Cuando se acercaba el final de curso y la evaluación en la que se decidiría si aprobábamos, repetíamos o abandonábamos para siempre nuestro sueño estaba muy cerca, recibí una llamada que me sorprendió. Era de un antiguo colega de profesión que me ofrecía la dirección regional de un banco extranjero que iba a implantarse en Cataluña. Ante mí se abría de nuevo la puerta para volver a aquel mundo ya lejano que conocía tan bien: el de la empresa. La oportunidad era buena y el sueldo realmente muy atractivo. Pero eso suponía regresar a un mundo donde nunca fui feliz y renunciar a aquel otro que acababa de descubrir y que me llamaba con tanta fuerza. Resolver entonces la gran duda se convirtió en una prioridad para mí. Llamé a Pepa para contarle lo que me pasaba (ella estaba al tanto de mi situación económica) y decirle que era consciente de que no había alcanzado el nivel para pasar de curso aunque no la llamaba para hablar de la evaluación. Le pedí su máxima sinceridad cuando le pregunté si de verdad creía que yo podía servir para esto o no. Ella me dijo que creía en mí, que sabía que yo llevaba algo dentro, pero que había estado intentando que me atreviera a expresarlo durante todo el curso sin conseguirlo, y que ya no sabía qué más hacer para lograrlo. Que era cuestión de hacer un “click”, de cambiar de chip, y que eso era algo que solo yo podía hacer. Me preguntó entonces la cifra que me ofrecían en el banco. Cuando se la dije su respuesta no pudo ser más clara: “Hostias, Carlos, eso es mucho dinero, acéptalo!” Y fue entonces cuando lo vi claro. No, no iba a aceptar aquella oferta que sabía que, en el mejor de los casos, me iba a convertir de nuevo en un rico infeliz, así que le dije “Pepa, voy a repetir primero, pero lo voy a hacer contigo y juntos vamos a hacer saltar ese “click” de una puñetera vez” Y así fue, repetí el curso con ella y me ayudó a cambiar de chip. Fue una repetición maravillosa.

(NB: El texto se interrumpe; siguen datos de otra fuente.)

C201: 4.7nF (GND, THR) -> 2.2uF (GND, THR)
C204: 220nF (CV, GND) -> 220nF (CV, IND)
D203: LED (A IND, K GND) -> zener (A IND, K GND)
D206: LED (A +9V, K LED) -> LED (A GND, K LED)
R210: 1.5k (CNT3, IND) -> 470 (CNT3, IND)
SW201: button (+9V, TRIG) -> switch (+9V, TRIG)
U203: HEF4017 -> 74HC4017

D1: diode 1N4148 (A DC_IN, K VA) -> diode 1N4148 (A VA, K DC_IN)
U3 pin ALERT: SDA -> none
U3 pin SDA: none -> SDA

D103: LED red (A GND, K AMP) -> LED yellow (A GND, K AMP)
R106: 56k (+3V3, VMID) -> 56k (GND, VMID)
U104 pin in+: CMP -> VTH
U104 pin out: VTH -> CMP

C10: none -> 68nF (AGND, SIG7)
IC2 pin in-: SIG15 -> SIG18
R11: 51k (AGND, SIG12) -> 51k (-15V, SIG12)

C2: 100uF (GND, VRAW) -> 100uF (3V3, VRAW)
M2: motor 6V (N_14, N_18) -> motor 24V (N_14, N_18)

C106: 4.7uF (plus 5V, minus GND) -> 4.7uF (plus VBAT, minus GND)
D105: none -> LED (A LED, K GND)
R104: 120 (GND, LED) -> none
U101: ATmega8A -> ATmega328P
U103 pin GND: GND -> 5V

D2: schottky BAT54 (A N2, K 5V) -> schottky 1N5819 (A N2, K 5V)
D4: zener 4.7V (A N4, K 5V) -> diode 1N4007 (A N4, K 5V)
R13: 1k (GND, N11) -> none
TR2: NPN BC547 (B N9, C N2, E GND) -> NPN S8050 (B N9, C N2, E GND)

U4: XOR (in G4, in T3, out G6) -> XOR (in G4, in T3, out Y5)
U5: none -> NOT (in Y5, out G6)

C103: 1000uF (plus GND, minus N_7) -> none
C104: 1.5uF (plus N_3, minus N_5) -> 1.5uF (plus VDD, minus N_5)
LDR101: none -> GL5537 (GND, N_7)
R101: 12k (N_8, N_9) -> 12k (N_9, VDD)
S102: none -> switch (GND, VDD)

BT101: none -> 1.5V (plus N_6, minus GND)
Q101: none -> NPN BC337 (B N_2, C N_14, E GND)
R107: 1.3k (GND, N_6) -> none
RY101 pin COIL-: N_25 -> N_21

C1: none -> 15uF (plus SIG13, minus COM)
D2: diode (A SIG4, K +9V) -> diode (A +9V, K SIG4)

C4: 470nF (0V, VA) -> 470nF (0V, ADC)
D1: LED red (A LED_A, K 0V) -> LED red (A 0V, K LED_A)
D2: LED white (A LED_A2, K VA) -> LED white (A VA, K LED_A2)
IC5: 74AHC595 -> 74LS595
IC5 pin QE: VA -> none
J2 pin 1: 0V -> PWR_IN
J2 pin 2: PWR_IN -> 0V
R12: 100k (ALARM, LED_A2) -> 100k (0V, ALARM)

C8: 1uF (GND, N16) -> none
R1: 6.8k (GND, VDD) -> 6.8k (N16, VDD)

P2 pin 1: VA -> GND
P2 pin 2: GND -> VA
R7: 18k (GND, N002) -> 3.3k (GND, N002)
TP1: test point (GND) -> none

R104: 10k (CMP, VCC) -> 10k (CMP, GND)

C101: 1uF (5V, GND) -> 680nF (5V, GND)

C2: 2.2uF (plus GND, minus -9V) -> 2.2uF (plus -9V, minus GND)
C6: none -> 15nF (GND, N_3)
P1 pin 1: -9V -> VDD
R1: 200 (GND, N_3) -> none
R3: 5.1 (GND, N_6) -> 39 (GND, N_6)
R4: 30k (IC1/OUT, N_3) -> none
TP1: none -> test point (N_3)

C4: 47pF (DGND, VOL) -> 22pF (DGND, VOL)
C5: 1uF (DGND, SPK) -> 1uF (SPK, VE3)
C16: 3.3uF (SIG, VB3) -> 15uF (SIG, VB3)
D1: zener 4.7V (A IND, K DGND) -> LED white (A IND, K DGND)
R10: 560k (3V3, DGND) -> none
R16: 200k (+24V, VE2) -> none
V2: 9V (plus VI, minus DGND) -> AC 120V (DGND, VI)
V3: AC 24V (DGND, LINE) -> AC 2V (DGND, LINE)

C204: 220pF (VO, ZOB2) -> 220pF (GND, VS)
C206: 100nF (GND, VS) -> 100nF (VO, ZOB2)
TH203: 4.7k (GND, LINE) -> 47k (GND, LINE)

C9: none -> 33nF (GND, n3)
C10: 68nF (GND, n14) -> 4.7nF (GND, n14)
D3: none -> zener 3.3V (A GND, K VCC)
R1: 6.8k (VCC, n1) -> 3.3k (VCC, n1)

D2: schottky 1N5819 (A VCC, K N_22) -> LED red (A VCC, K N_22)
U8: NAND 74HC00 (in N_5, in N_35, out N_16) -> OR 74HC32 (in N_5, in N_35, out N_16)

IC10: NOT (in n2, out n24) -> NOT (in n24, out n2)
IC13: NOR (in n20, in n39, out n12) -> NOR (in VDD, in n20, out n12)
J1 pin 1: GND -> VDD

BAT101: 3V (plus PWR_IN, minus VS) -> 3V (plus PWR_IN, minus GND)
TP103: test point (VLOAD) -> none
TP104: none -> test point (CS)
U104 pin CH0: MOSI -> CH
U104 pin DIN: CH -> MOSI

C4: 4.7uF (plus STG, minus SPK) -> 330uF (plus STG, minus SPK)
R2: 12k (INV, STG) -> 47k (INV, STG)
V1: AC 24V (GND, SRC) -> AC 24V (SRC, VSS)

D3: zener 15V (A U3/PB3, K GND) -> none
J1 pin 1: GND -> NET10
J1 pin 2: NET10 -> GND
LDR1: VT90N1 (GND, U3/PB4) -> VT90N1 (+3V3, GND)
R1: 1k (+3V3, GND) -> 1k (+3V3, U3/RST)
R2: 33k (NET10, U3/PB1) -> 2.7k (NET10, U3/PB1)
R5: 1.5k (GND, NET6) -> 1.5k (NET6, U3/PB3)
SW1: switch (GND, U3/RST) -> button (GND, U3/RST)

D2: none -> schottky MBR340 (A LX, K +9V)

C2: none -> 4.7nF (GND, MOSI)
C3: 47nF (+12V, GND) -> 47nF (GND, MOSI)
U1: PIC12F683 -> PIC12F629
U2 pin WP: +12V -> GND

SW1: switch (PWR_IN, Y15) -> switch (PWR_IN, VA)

Aquel día entendí lo que significa ser un actor profesional. Nunca le podré agradecer lo suficiente a Pepa el regalo que me hizo al ser tan sincera conmigo. Me abrió de par en par las puertas de un mundo fascinante que me ha dado muchos de los mejores momentos de mi vida y me hizo entender algo que me ha ayudado mucho desde entonces: a ser honesto y coherente conmigo mismo, pase lo que pase. Han pasado ya casi quince años desde entonces, la precariedad, como a todos, me ha acompañado casi siempre y la inseguridad económica se ha convertido en mi más fiel compañera de viaje, pero hoy sé que, pese a todo, aquella fue la mejor decisión que he tomado en mi vida. Sigo siendo pobre, sí… ¡pero un pobre inmensamente rico!